Work to complete: In the records below, one line contains "JAMEEL | | | Promoted |". Print that line and every line after it exactly, down to the final one.

++++ Available data

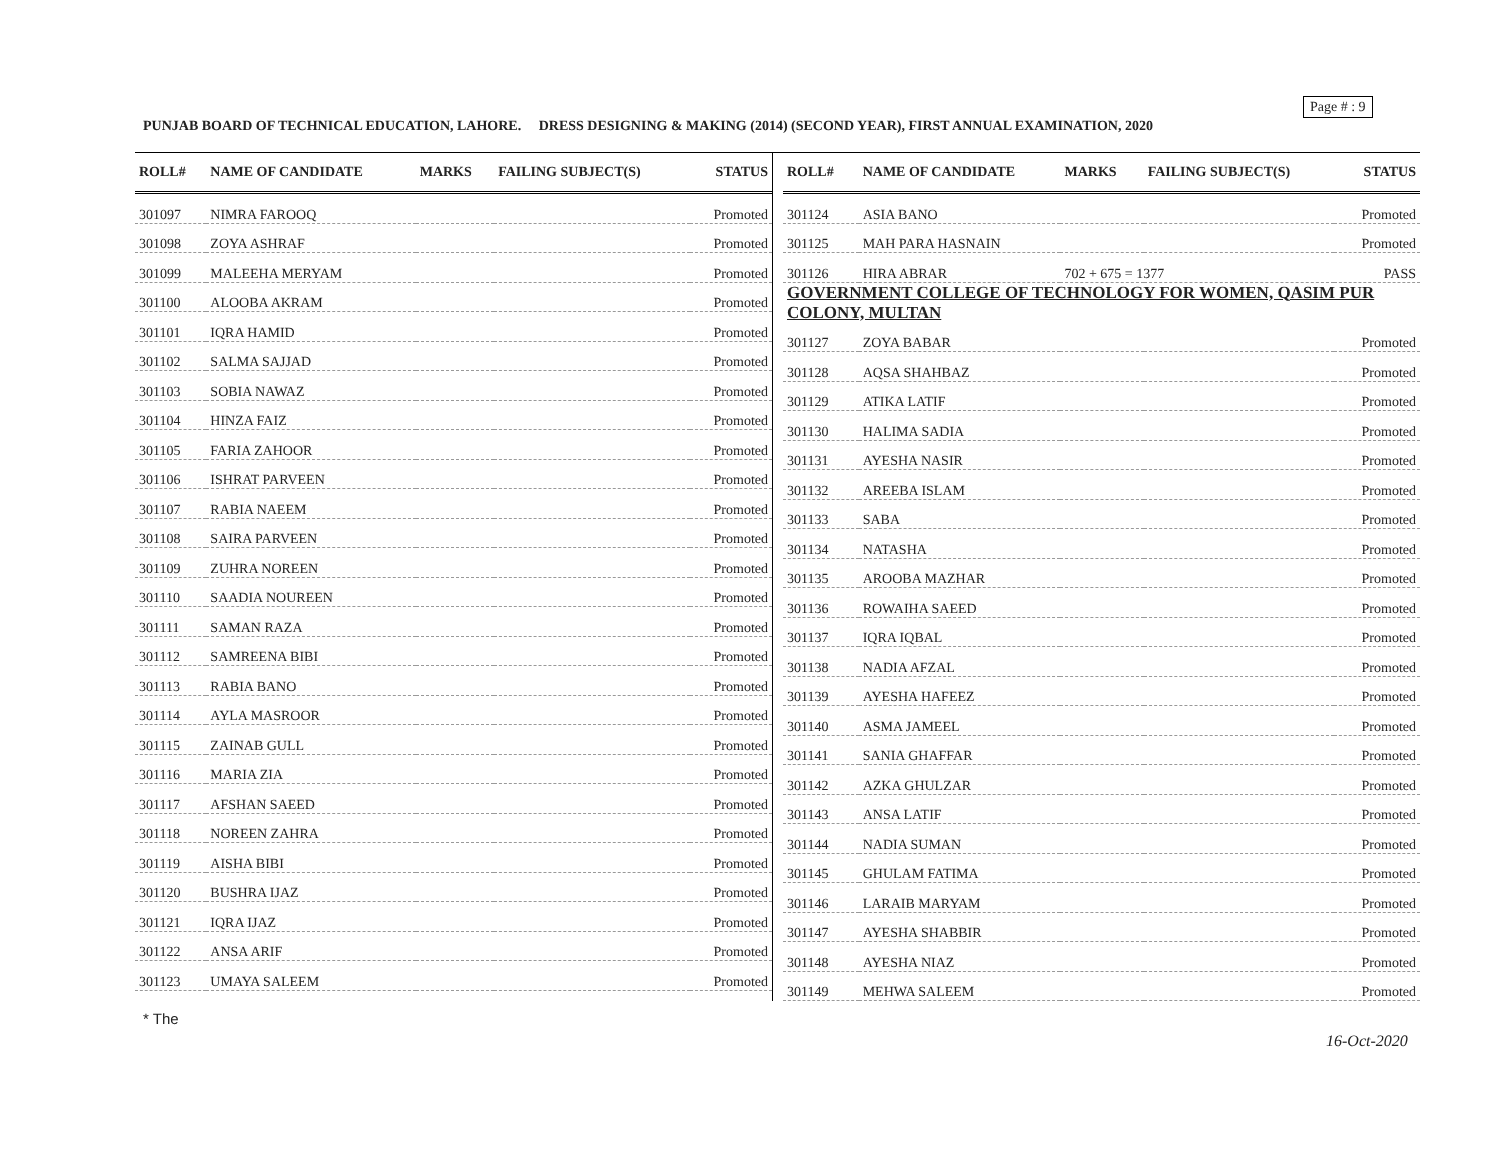Page # : 9
PUNJAB BOARD OF TECHNICAL EDUCATION, LAHORE. DRESS DESIGNING & MAKING (2014) (SECOND YEAR), FIRST ANNUAL EXAMINATION, 2020
| ROLL# | NAME OF CANDIDATE | MARKS | FAILING SUBJECT(S) | STATUS |
| --- | --- | --- | --- | --- |
| 301097 | NIMRA FAROOQ | | | Promoted |
| 301098 | ZOYA ASHRAF | | | Promoted |
| 301099 | MALEEHA MERYAM | | | Promoted |
| 301100 | ALOOBA AKRAM | | | Promoted |
| 301101 | IQRA HAMID | | | Promoted |
| 301102 | SALMA SAJJAD | | | Promoted |
| 301103 | SOBIA NAWAZ | | | Promoted |
| 301104 | HINZA FAIZ | | | Promoted |
| 301105 | FARIA ZAHOOR | | | Promoted |
| 301106 | ISHRAT PARVEEN | | | Promoted |
| 301107 | RABIA NAEEM | | | Promoted |
| 301108 | SAIRA PARVEEN | | | Promoted |
| 301109 | ZUHRA NOREEN | | | Promoted |
| 301110 | SAADIA NOUREEN | | | Promoted |
| 301111 | SAMAN RAZA | | | Promoted |
| 301112 | SAMREENA BIBI | | | Promoted |
| 301113 | RABIA BANO | | | Promoted |
| 301114 | AYLA MASROOR | | | Promoted |
| 301115 | ZAINAB GULL | | | Promoted |
| 301116 | MARIA ZIA | | | Promoted |
| 301117 | AFSHAN SAEED | | | Promoted |
| 301118 | NOREEN ZAHRA | | | Promoted |
| 301119 | AISHA BIBI | | | Promoted |
| 301120 | BUSHRA IJAZ | | | Promoted |
| 301121 | IQRA IJAZ | | | Promoted |
| 301122 | ANSA ARIF | | | Promoted |
| 301123 | UMAYA SALEEM | | | Promoted |
| ROLL# | NAME OF CANDIDATE | MARKS | FAILING SUBJECT(S) | STATUS |
| --- | --- | --- | --- | --- |
| 301124 | ASIA BANO | | | Promoted |
| 301125 | MAH PARA HASNAIN | | | Promoted |
| 301126 | HIRA ABRAR | 702 + 675 = 1377 | | PASS |
| GOVERNMENT COLLEGE OF TECHNOLOGY FOR WOMEN, QASIM PUR COLONY, MULTAN | | | | |
| 301127 | ZOYA BABAR | | | Promoted |
| 301128 | AQSA SHAHBAZ | | | Promoted |
| 301129 | ATIKA LATIF | | | Promoted |
| 301130 | HALIMA SADIA | | | Promoted |
| 301131 | AYESHA NASIR | | | Promoted |
| 301132 | AREEBA ISLAM | | | Promoted |
| 301133 | SABA | | | Promoted |
| 301134 | NATASHA | | | Promoted |
| 301135 | AROOBA MAZHAR | | | Promoted |
| 301136 | ROWAIHA SAEED | | | Promoted |
| 301137 | IQRA IQBAL | | | Promoted |
| 301138 | NADIA AFZAL | | | Promoted |
| 301139 | AYESHA HAFEEZ | | | Promoted |
| 301140 | ASMA JAMEEL | | | Promoted |
| 301141 | SANIA GHAFFAR | | | Promoted |
| 301142 | AZKA GHULZAR | | | Promoted |
| 301143 | ANSA LATIF | | | Promoted |
| 301144 | NADIA SUMAN | | | Promoted |
| 301145 | GHULAM FATIMA | | | Promoted |
| 301146 | LARAIB MARYAM | | | Promoted |
| 301147 | AYESHA SHABBIR | | | Promoted |
| 301148 | AYESHA NIAZ | | | Promoted |
| 301149 | MEHWA SALEEM | | | Promoted |
* The
16-Oct-2020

++++++++

Exercise answer:
| 301140 | ASMA JAMEEL | | | Promoted |
| 301141 | SANIA GHAFFAR | | | Promoted |
| 301142 | AZKA GHULZAR | | | Promoted |
| 301143 | ANSA LATIF | | | Promoted |
| 301144 | NADIA SUMAN | | | Promoted |
| 301145 | GHULAM FATIMA | | | Promoted |
| 301146 | LARAIB MARYAM | | | Promoted |
| 301147 | AYESHA SHABBIR | | | Promoted |
| 301148 | AYESHA NIAZ | | | Promoted |
| 301149 | MEHWA SALEEM | | | Promoted |
* The
16-Oct-2020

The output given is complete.